John D. "Jack" Goeken (August 22, 1930 - September 16, 2010) was an American telecommunications entrepreneur. Goeken founded multiple communications companies, often pursuing innovative technologies despite significant skepticism and resistance. He was the founder of Microwave Communications Inc. in the early 1960s, initially established to support the sale of two-way radios. The company would go on to play a major role in transforming the U.S. telecommunications industry by introducing lower-cost long-distance telephone service for consumers and businesses. Other ventures included Airfone and In-Flight Phone, which were instrumental in developing air-to-ground telephone systems, as well as the digital network later adopted by FTD florists.

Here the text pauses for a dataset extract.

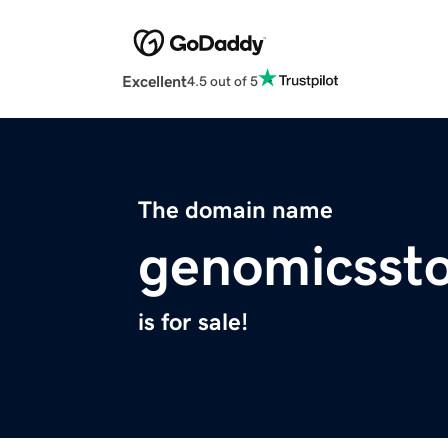
Excellent
4.5 out of 5
The domain name
genomicssto
is for sale!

== Early life and education ==
John D. Goeken was born on August 22, 1930, in Joliet, Illinois. His father was a Lutheran minister.

== Career ==

=== MCI Communications ===
Goeken founded his company, originally named Microwave Communications Inc., after leaving the Army, where he had gained experience with microwave technology. At the time, truckers traveling between Chicago and St. Louis were unable to use two-way radios over long distances due to limited signal range. Goeken addressed this by building a network of microwave towers along the route to relay signals.

The company faced opposition from established telecommunications firms, which filed challenges with the Federal Communications Commission (FCC). Despite this, the FCC granted MCI the right to compete with AT&T for long-distance service in 1971. In 1974, MCI filed an antitrust lawsuit against AT&T, alleging anti-competitive practices. The lawsuit initiated the process that ultimately led to the breakup of AT&T. It resulted in a settlement under which AT&T agreed to divest its local telephone operations, culminating in its breakup in 1984.

Goeken left MCI in 1974 following a disagreement with William G. McGowan, whom he had brought on to help raise capital. Goeken favored focusing on business clients, while McGowan steered the company toward consumer services. McGowan later became chairman of MCI Communications, while Goeken retained an ownership stake after his departure.

=== Airfone ===
Despite widespread skepticism about the demand for in-flight communication, Goeken founded Airfone, a company providing air-to-ground telephone service. He later sold a stake in the company to GTE Corporation to secure funding but ultimately departed following disagreements over GTE’s management approach.

After selling Airfone Corp. to GTE Corp., Goeken alleged that GTE breached their contract by not allowing him to run the company as he saw fit, and he asked a court to void his non-compete agreement. A court agreed, and Goeken then founded In-Flight Phone Corporation in Oakbrook Terrace, Illinois, with the intent of competing with GTE Airfone, which held a monopoly on air-to-ground telecommunications. In 1990, the FCC approved Goeken's plan to share the Airfone frequencies, and solicited applications for and subsequently issued licences to several companies to operate digital Terrestrial Aeronautical Public Correspondence (TAPC) services. In-Flight Phone Corp. was awarded one of these licenses, and Goeken was clear to compete with GTE Airfone.

In-Flight Phone Corporation attracted more than $200 million from investors, and Goeken set out to build the first nationwide digital air-to-ground telecommunications network, capable of delivering static-free telephone calls, internet service and information services, to airplane seats. The company successfully competed for service contracts with USAir and other airlines. In 1996, Goeken sold In-Flight Phone Corp. to MCI Corp.

=== FTD Mercury ===
Goeken developed FTD Mercury, a computer network used by florists to transmit flower orders electronically.

=== Goeken Group ===
In 1995, he established Goeken Group, a holding company to manage his business ventures.

== Personal life ==
Goeken was married to Mona Lisa Goeken for 59 years. The couple met in high school and lived in the same home in Plainfield, Illinois, for over 40 years. They had a daughter, Sandra Goeken Miles, who was involved in his business ventures; a son, John; and seven grandchildren.

Goeken was interested in aviation and was a licensed pilot. He was commonly known as "Jack".

== Death ==
Goeken died on September 16, 2010, at the Provena St. Joseph Medical Center in Joliet. He had been undergoing treatment for esophageal cancer for five years.